If there's one thing Dr. Stephan Rinderknecht, a German professor at Technischen Universitat Darmstadt understands more than anything in America, it's cars.

"We're working on a test track with completely covering longitudinal dynamics and vertical dynamics and for this approach we need the linkage to the terrain," Rinderknecht said.

And Dr. Rinderknecht knows the nuts and bolts about automotive engineering.

"I originally come from transmissions and I'm looking now for new architectures, alternative drives, hybrids," Rinderknecht said.

His passenger for this latest project, Virginia Tech.
He's teamed with automotive engineering students studying terrain performance and the Institute for Advanced Learning and Research in Danville to advance his work one step further.

"Usually when you think about power terrain engines transmission you usually think differently than the terrain you're going over. Maybe you think about how the engine is going to climb a hill but not the roughness of the road but you need to take both those things in account," said Virginia Tech professor Dr. John Ferris.

The two labs thousands of miles apart collide in Danville, bringing together terrain and technology in the back seat of a SUV and a hummer. A computer system records millions of data every second on Mechatronic systems, like transmissions, active steering, suspensions and their reaction with terrain.
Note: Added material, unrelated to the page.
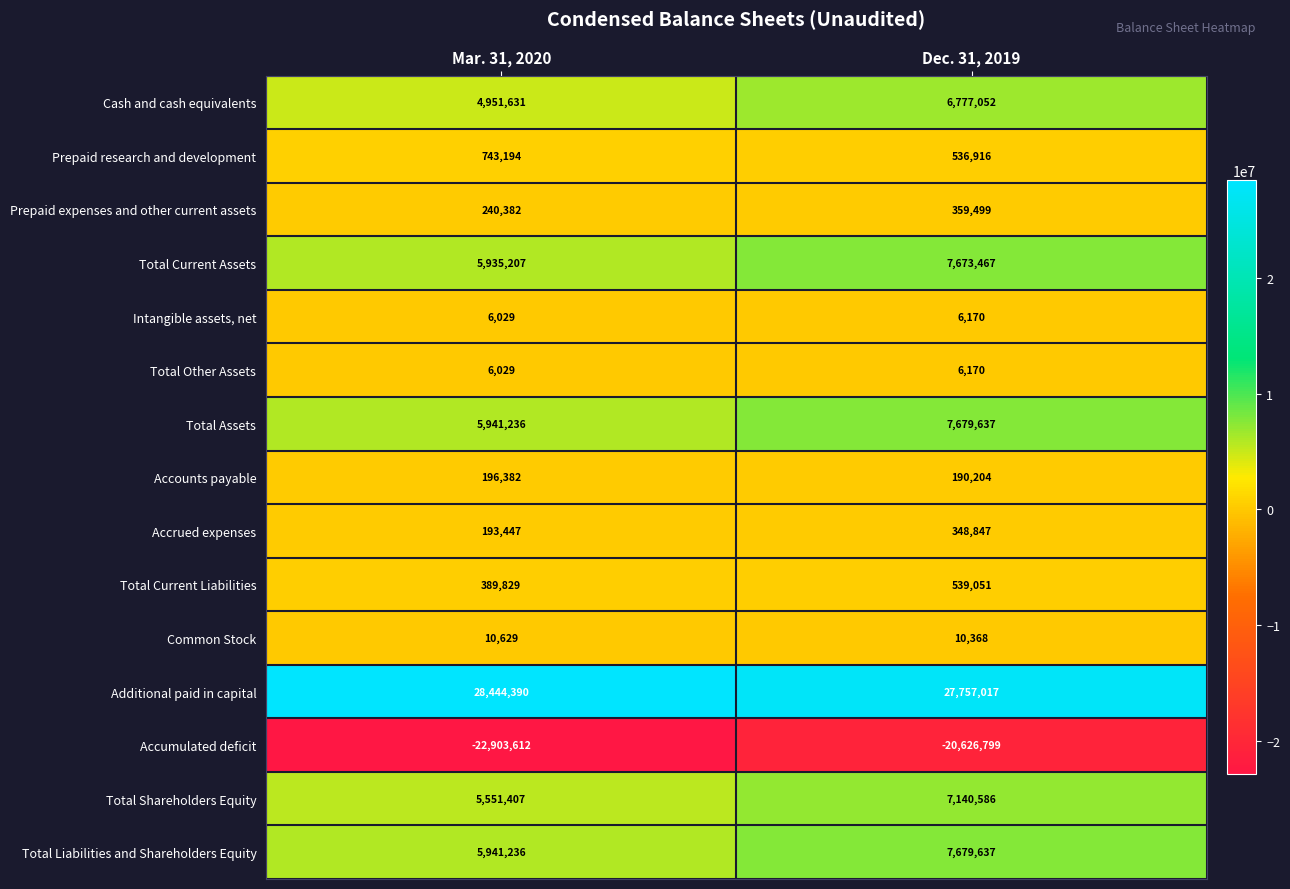

True or false: Prepaid expenses and other current assets has a value of 240382 at Mar. 31, 2020.

True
"What we're trying to do is not optimize individual systems separately from one another but really optimize all the systems together it's a more wholistic approach," Ferris said.

With hopes of improving vehicle safety by sending their findings to car companies and the U-S Army.

"I think it's one step we take and one further add on we're giving. I think we have to be realistic, its a huge industry," Rinderknecht said.

And that interaction with large companies gives these students a huge advantage in the workforce.